**What is required**: When the line containing "index pip: (395, 269)" appears in the data below, begin copying there and stop only after the line containing "pinky tip: (283, 210)".

(Extracted records)

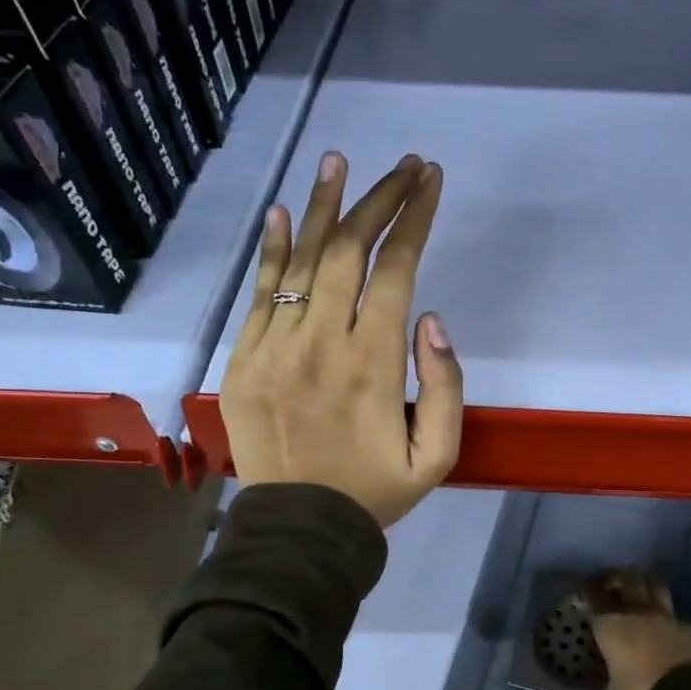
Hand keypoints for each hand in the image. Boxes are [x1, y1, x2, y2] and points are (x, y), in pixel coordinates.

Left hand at [221, 152, 462, 528]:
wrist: (299, 529)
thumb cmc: (375, 491)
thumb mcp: (437, 456)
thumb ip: (446, 386)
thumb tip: (432, 318)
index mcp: (373, 362)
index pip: (395, 269)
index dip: (414, 218)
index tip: (429, 180)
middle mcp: (322, 341)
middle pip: (349, 250)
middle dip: (379, 199)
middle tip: (402, 164)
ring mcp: (275, 346)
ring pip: (300, 259)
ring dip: (324, 205)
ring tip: (338, 160)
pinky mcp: (245, 359)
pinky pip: (258, 292)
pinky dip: (272, 248)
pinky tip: (283, 210)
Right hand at [576, 570, 690, 689]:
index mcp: (612, 628)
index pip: (596, 603)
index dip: (590, 594)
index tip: (586, 590)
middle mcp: (638, 615)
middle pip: (628, 582)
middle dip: (618, 577)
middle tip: (612, 580)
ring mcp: (667, 620)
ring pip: (655, 588)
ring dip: (647, 584)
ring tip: (641, 586)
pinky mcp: (690, 630)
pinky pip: (675, 615)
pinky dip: (669, 616)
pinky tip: (667, 626)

**Solution below**:
index pip: (395, 269)
index dip: (414, 218)
index tip: (429, 180)
middle mcp: (322, 341)
middle pip: (349, 250)
middle dip: (379, 199)
middle tip: (402, 164)
ring mcp: (275, 346)
ring pip: (300, 259)
ring dip: (324, 205)
ring tip: (338, 160)
pinky mcp: (245, 359)
pinky pip: (258, 292)
pinky dip: (272, 248)
pinky tip: (283, 210)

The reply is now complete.